You don’t drink often, but from time to time you like to get a little bit smashed. Maybe you’ve vaped before, or smoked some weed at a party. Or maybe you’re just the type who doesn’t quite remember what water tastes like anymore. Some people spend their lives away from anything that intoxicates them, but you, like many others at Vassar, instead opt to have a social life. So what do you do when you’re placed on a Wellness floor, where no drugs or alcohol are allowed?
Wellness floors are parts of Vassar dorms that outlaw the activity elite liberal arts colleges are most known for (getting absolutely smashed). No using illegal substances, smoking or drinking is allowed in any part of a Wellness corridor. Occasionally, every few years, people who do not opt into Wellness are placed there anyway due to a lack of space, but most years nearly everyone opts in. However, when fans of illegal substances aren’t placed in regular dorms where they’re banned anyway, they either conform quietly or continue brazenly.

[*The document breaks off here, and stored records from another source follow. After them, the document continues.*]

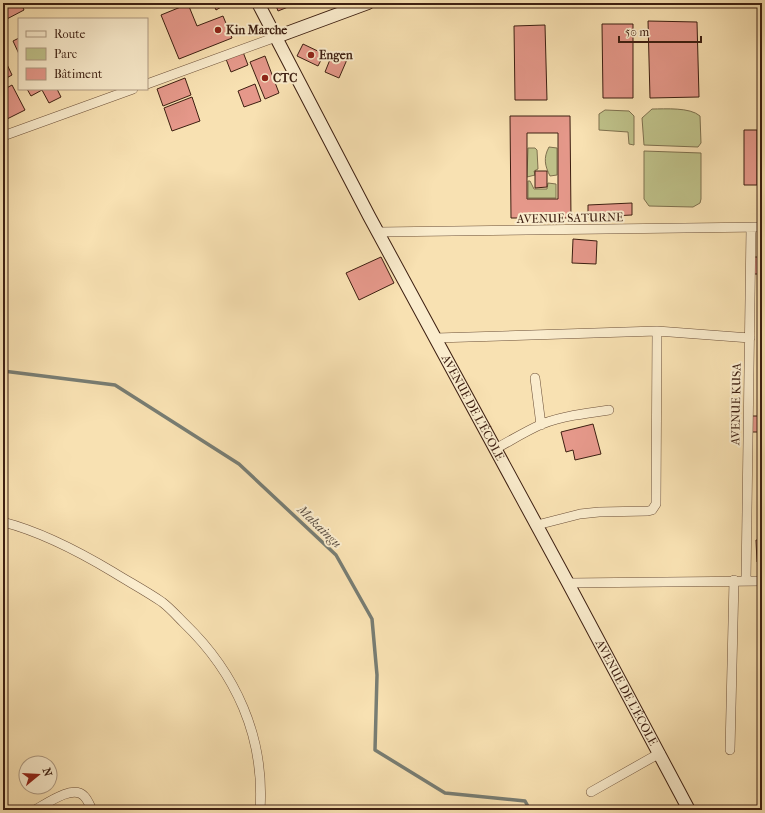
<svg xmlns="http://www.w3.org/2000/svg" width="765" height="813" font-family="'IM FELL French Canon',serif">
  <style>
    .green { fill: #bfc28a; stroke: #7e704e }
    .lines { fill: none; stroke-linecap: round; stroke-linejoin: round }
    .stream { stroke: #787d73; stroke-width: 3.5 }
    .building { fill: #e5988a; stroke: #3d1f11; fill-rule: evenodd }
    .street-casing { stroke: #6c5039; stroke-width: 10 }
    .secondary-casing { stroke: #3d1f11; stroke-width: 14 }
    .street { stroke: #faeccd; stroke-width: 9 }
    .secondary { stroke: #faeccd; stroke-width: 12 }
    .poi-dot { fill: #8f2418; stroke: #faeccd; stroke-width: 1.5 }
    .labels { text-anchor: middle; stroke-width: 4; stroke-linejoin: round; paint-order: stroke }
    .poi-label { font-size: 12px; font-weight: bold; fill: #3d1f11; stroke: #faeccd; text-anchor: start }
    .street-label { font-size: 12px; fill: #3d1f11; stroke: #faeccd }
    .water-label { font-size: 13px; font-style: italic; fill: #5b4e42; stroke: #faeccd }
  </style>
  <rect width="100%" height="100%" fill="#f8e1b2"/>
  <filter id="stains"><feTurbulence type="fractalNoise" baseFrequency=".005" numOctaves="4"/><feColorMatrix values="0 0 0 0 .2 0 0 0 0 .09 0 0 0 0 .02 0 0 0 .5 -.17"/></filter>
  <radialGradient id="worn" r=".72"><stop offset=".6" stop-color="#630" stop-opacity="0"/><stop offset="1" stop-color="#630" stop-opacity=".3"/></radialGradient>
  <!-- green -->
  <path class="green" d="M652 109C665 109 690 107 700 116L701 143 698 147 644 145 642 118Z
    M605 110 629 111 634 116V145L629 144 628 132 599 130V114Z
    M549 147 557 148V175L550 176C545 166 543 158 549 147Z
    M528 148H535L537 150 538 169 534 171 535 175 527 177Z
    M644 151 701 153V199L700 203 693 207 649 206 644 199Z
    M528 181H530L534 189H547L548 183 556 184V198H528Z"/>
  <g class="lines">
    <!-- stream -->
    <path class="stream" d="M3 371 115 385 239 464 336 555 372 619 377 675 375 750 445 793 525 801 530 810"/>
  </g>
  <!-- building -->
  <path class="building" d="M3 3H21L24 10 3 21Z
    M213 3H228L216 10Z
    M275 3H298L278 11Z
    M188 4 197 26 223 16 232 38 179 59 161 15Z
    M648 21 697 22 699 97 650 98Z
    M602 24H633V98H603Z
    M545 25 547 100H515L514 26Z
    M19 38V54L13 41Z
    M303 44 324 54 318 66 297 56Z
    M243 52 248 65 231 72 226 59Z
    M342 52 349 55 339 78 325 72 331 57 338 60Z
    M3 56 12 75 3 80Z
    M265 56 279 93 265 99 250 62Z
    M185 78 191 95 163 106 157 89Z
    M255 84 261 101 244 107 238 91Z
    M12 85 25 110 5 120 3 117V90Z
    M27 89H57L61 97 49 103 42 90 31 96Z
    M192 97 200 121 172 131 164 108Z
    M510 116H570L571 218H511ZM527 133H558V199H527Z
    M744 130H757V185H744Z
    M535 171H547V187L535 188Z
    M632 203V215L588 217V205Z
    M573 239 597 241 596 264 572 263Z
    M381 257 394 283 359 300 346 273Z
    M753 257H762V274H754Z
    M751 416H762V432H752Z
    M593 424 601 454 575 460 573 450 566 452 561 432Z
    M759 500H762V518L758 517Z
    M756 540H762V562H757Z"/>
  <g class="lines">
    <!-- street casing -->
    <g class="street-casing">
      <path id="street" d="M147 84 276 37
        M3 136 133 89
        M378 232 762 227
        M436 338 657 331 750 338
        M535 378 541 425
        M495 449C510 441 526 431 542 424 563 416 587 413 609 410
        M3 522C42 532 78 551 113 572 129 582 146 591 162 602 170 608 177 616 184 623 236 673 265 737 260 810
        M537 525 580 514 599 512 648 511 652 510 656 504 657 331
        M746 581 751 228
        M568 583 762 581
        M730 750 734 580
        M591 792 660 753
        M35 810C46 804 73 784 84 796 88 800 90 806 92 810"/>
    </g>
    <!-- secondary casing -->
    <g class="secondary-casing">
      <g id="secondary">
        <path id="s1" d="M258 3 369 216 568 583 689 810"/>
        <path d="M276 37 368 3"/>
      </g>
    </g>
    <!-- street -->
    <use href="#street" class="street"/>
    <!-- secondary -->
    <use href="#secondary" class="secondary"/>
  </g>
  <!-- markers -->
  <g class="poi-dot">
    <circle cx="218" cy="30" r="4"/>
    <circle cx="311" cy="55" r="4"/>
    <circle cx="265" cy="78" r="4"/>
  </g>
  <g class="labels">
    <!-- poi labels -->
    <g class="poi-label">
      <text x="226" y="34">Kin Marche</text>
      <text x="319" y="59">Engen</text>
      <text x="273" y="82">CTC</text>
    </g>
    <!-- street labels -->
    <g class="street-label">
      <text transform="translate(570 218) rotate(-1)" y="4">AVENUE SATURNE</text>
      <text transform="translate(736 404) rotate(-89)" y="4">AVENUE KUSA</text>
      <text dy="4" stroke="none"><textPath href="#s1" startOffset="458">AVENUE DE L'ÉCOLE</textPath></text>
      <text dy="4" stroke="none"><textPath href="#s1" startOffset="782">AVENUE DE L'ÉCOLE</textPath></text>
    </g>
    <!-- water labels -->
    <g class="water-label">
      <text transform="translate(320 526) rotate(44)" y="5">Makaingu</text>
    </g>
  </g>
  <!-- margin -->
  <rect width="765" height="813" fill="none" stroke="#f8e1b2" stroke-width="16"/>
  <rect x="4" y="4" width="757" height="805" fill="none" stroke="#3d1f11" stroke-width="2"/>
  <rect x="8" y="8" width="749" height="797" fill="none" stroke="#3d1f11"/>
  <!-- legend -->
  <rect x="18" y="18" width="130" height="72" fill="#faeccd" stroke="#ae9a82"/>
  <rect x="26" y="31" width="20" height="6" fill="#faeccd" stroke="#ae9a82"/>
  <text x="54" y="38" font-size="12" fill="#3d1f11">Route</text>
  <rect x="26" y="48" width="20" height="12" fill="#bfc28a" stroke="#ae9a82"/>
  <text x="54" y="58" font-size="12" fill="#3d1f11">Parc</text>
  <rect x="26" y="68" width="20" height="12" fill="#e5988a" stroke="#ae9a82"/>
  <text x="54" y="78" font-size="12" fill="#3d1f11">Bâtiment</text>
  <!-- north arrow -->
  <g transform="translate(38 775) rotate(72)"><circle r="19" fill="#faeccd" stroke="#ae9a82"/>
  <path d="M0-3L7 15L0 10L-7 15Z" fill="#8f2418"/>
  <text y="-6" font-size="11" font-weight="bold" text-anchor="middle" fill="#3d1f11">N</text>
  </g>
  <!-- scale -->
  <path d="M619 36v6h82v-6" fill="none" stroke="#3d1f11" stroke-width="2"/>
  <text x="625" y="36" font-size="12" fill="#3d1f11" stroke="#faeccd" stroke-width="3" paint-order="stroke">50 m</text>
  <rect width="100%" height="100%" filter="url(#stains)"/>
  <rect width="100%" height="100%" fill="url(#worn)"/>
</svg>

Sean Ober ’23 is a regular drinker who, not realizing what “Wellness” meant on the rooming form, now shares a double with a teetotaler. “It’s hell,” Ober told me. “I drink a fair bit on the weekends and such, but living in Wellness means I can’t keep anything at home, and it’s just annoying.” Despite his distaste for Wellness, though, he still follows the rules. “I don’t want to be expelled, you know? And I know that my roommate and everyone else on my floor care about it, so I don’t wanna piss them off.”

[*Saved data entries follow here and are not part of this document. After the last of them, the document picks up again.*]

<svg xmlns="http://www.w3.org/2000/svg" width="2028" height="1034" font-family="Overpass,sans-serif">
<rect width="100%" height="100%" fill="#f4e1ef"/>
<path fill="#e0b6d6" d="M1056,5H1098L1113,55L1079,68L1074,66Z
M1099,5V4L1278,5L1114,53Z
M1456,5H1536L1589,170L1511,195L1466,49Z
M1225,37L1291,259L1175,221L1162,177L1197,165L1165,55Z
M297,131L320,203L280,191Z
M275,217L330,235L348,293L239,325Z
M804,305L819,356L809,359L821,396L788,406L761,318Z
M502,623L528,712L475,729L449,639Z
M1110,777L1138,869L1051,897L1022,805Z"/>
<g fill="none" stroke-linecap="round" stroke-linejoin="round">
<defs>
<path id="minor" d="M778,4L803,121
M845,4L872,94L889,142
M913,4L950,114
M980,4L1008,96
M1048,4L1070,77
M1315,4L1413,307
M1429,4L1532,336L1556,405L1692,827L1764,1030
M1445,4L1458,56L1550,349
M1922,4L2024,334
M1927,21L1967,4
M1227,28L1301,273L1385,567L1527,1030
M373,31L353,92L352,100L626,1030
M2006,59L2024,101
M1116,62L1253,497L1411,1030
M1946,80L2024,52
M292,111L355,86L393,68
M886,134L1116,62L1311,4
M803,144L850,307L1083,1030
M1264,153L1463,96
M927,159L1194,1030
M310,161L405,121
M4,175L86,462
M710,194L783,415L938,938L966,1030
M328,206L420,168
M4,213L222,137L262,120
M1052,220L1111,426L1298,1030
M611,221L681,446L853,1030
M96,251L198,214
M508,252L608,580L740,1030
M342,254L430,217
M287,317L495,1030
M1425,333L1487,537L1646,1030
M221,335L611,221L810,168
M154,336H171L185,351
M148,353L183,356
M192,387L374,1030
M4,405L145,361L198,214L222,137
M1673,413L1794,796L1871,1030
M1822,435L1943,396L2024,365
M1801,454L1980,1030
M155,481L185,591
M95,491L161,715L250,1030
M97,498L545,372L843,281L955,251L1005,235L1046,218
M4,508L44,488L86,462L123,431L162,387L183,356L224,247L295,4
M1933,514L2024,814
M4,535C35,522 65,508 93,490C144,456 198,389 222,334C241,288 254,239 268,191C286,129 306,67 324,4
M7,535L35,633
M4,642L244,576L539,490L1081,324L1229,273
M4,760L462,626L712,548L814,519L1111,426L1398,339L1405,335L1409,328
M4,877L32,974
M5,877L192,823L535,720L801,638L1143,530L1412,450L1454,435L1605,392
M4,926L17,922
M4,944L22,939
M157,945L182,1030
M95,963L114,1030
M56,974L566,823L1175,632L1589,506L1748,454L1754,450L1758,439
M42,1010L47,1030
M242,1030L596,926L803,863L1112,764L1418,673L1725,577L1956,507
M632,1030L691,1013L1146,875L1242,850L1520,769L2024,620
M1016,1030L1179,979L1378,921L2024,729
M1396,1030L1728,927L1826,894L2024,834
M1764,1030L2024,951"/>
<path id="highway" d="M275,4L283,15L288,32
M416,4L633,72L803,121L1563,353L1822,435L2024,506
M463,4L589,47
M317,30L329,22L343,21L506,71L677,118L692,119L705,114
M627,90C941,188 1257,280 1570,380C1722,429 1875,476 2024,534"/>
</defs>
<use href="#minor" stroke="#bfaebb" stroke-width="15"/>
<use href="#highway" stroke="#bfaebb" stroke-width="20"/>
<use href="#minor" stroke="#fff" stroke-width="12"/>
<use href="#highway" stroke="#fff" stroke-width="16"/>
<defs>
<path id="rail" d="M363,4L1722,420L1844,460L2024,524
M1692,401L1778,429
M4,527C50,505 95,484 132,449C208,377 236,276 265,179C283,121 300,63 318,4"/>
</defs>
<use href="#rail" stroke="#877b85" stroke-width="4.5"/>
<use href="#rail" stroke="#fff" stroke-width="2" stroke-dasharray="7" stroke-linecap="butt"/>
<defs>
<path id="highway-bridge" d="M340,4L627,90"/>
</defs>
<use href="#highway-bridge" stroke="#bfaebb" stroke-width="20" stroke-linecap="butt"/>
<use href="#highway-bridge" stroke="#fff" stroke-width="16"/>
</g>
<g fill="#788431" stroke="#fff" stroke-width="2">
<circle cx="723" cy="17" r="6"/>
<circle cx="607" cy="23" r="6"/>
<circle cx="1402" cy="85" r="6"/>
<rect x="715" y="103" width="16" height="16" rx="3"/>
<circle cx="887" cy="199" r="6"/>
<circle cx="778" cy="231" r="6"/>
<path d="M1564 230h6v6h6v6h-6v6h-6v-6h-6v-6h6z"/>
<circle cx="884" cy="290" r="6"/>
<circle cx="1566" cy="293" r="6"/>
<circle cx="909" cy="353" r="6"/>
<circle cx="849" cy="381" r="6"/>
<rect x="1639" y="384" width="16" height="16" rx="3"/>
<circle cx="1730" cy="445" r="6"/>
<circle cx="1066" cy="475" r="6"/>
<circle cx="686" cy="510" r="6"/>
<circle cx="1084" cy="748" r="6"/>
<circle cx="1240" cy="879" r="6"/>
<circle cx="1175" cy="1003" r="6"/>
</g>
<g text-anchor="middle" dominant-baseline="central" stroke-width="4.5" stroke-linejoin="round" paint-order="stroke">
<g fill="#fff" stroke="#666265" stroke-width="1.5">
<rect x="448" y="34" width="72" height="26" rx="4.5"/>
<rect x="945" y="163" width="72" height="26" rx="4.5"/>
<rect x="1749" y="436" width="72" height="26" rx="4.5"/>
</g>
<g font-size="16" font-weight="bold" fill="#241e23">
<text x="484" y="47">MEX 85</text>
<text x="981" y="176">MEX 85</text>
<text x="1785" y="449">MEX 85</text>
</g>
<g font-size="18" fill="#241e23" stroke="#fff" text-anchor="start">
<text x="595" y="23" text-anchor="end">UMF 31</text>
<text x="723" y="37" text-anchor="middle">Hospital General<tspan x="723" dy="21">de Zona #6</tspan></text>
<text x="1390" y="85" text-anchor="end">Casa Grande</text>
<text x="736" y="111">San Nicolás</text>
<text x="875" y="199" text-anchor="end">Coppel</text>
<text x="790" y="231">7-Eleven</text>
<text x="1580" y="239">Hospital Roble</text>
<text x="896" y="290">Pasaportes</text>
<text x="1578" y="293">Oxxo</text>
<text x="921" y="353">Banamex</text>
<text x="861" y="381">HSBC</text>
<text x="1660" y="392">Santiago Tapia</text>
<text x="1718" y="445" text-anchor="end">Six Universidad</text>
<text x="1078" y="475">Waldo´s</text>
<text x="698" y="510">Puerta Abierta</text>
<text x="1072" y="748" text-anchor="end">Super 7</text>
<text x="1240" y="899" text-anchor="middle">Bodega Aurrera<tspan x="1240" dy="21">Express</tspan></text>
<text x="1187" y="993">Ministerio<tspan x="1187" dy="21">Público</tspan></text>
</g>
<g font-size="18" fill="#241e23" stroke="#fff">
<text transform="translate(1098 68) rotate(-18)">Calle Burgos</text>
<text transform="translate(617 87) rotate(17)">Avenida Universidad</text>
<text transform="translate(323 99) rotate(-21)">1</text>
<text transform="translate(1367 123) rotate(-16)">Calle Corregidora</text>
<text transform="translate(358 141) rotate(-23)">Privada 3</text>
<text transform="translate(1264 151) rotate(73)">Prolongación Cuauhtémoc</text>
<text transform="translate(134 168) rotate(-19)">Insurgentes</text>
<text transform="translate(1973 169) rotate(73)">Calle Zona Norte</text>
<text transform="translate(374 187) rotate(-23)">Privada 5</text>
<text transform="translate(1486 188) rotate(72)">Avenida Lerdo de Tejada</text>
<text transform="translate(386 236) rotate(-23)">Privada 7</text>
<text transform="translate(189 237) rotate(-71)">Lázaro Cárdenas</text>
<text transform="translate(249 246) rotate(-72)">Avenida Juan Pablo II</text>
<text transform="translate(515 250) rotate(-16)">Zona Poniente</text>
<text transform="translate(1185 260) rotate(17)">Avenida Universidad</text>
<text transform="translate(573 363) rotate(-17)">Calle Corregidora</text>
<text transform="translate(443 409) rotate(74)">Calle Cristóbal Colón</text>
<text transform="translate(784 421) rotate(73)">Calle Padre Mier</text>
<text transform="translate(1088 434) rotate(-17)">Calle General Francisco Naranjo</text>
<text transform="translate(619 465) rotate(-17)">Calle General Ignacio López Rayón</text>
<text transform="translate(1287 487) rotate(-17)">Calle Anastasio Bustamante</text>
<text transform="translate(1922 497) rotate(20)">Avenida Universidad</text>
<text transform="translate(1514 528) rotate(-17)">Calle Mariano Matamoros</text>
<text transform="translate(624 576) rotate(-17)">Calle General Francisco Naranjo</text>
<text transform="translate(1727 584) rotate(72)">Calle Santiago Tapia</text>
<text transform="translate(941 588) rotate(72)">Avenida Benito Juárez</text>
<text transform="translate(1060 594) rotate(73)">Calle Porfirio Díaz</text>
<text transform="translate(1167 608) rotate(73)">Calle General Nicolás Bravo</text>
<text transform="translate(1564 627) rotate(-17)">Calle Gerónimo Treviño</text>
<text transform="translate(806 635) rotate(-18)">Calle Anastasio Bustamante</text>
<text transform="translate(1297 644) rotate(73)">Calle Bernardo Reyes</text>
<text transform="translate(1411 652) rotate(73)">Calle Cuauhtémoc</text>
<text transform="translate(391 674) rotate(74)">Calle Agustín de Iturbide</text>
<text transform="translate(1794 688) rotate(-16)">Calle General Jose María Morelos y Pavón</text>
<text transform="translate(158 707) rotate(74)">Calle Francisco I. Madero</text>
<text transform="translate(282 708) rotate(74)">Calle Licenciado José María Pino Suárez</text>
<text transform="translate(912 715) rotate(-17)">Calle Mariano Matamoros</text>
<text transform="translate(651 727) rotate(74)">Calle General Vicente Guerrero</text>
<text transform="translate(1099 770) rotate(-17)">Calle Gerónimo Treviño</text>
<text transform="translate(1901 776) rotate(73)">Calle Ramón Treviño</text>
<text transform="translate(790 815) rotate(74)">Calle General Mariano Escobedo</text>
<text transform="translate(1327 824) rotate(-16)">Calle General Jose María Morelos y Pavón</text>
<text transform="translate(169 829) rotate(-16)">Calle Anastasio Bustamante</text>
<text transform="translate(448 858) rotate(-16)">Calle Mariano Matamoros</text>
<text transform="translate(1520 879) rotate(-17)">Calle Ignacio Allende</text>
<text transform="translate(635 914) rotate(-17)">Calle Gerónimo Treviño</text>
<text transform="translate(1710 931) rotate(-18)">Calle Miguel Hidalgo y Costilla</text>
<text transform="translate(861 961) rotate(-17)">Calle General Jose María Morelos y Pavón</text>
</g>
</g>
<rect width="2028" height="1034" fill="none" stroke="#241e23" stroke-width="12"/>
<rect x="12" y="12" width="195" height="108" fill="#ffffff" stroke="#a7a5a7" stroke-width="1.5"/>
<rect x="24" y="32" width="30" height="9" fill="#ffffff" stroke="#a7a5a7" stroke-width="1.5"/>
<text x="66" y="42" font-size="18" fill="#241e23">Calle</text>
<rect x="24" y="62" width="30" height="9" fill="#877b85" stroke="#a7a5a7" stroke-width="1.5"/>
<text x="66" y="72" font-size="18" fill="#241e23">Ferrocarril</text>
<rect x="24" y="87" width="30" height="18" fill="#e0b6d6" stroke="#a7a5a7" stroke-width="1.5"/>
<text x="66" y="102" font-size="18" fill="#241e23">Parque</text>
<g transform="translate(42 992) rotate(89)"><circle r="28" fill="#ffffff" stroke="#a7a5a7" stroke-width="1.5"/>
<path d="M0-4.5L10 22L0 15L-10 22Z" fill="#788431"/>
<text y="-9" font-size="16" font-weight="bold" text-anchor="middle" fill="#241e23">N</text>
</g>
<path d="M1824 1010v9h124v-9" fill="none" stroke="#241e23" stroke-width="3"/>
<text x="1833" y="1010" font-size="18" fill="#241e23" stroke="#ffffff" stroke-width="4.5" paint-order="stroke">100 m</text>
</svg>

Dylan Runk ’22, two rooms down from Ober, makes do with a similar predicament. Unlike Ober, Runk is completely aware of Wellness but was forced in due to the fact that all other rooms are occupied by people not even old enough to drink legally anyway. Unsurprisingly, he isn’t a fan. Previously a serial smoker and card-carrying member of the Vape Nation, Runk has replaced his habit by collecting USBs. “It was a major bummer when I found out I was put here, dude,” he sighed as he paused to pop a gummy bear into his mouth. “But it’s good now, you know? I’m just, I’m chill about it, man. I’m chill. Life is chill.”
Will Asted ’21, voluntarily opted into Wellness despite being voted “Life of the party” and “Most likely to be the after photo of an anti-smoking ad” in high school. “The way I see it, all it means is that I’m the only one throwing up in the bathroom. I mean, if they catch me, what are they gonna do? Expel me?” He took a puff of a cigarette, and grinned. “They don’t care enough to lose all that tuition.” Asted’s floormates are all well aware of his deviant habits, but haven’t reported him to authorities. “If you open [Asted’s] door, the room puffs out smoke like it’s a train,” said Sam Nitch ’21, a floormate of Wesley’s and voluntary resident of Wellness. “Of course we know. We just let him be because he doesn’t bother us too much.”
We tried to find a senior in Wellness, but none exist. Ober, Runk and Asted have all found themselves in Wellness despite inclinations towards the exact lifestyle Wellness does its best to shut out. In spite of this, they’re all doing well, and none have asked to be moved elsewhere. Asted remains in Wellness due to its cleanliness, and both Runk and Ober think the annoyance of having to keep drinks out isn’t worth moving. At the end of the day, the important thing is that leftover drinks means you’re doing it wrong, and so even the most ardent of bottle lovers can thrive in Wellness. If you want proof, ask a Wellness StuFel.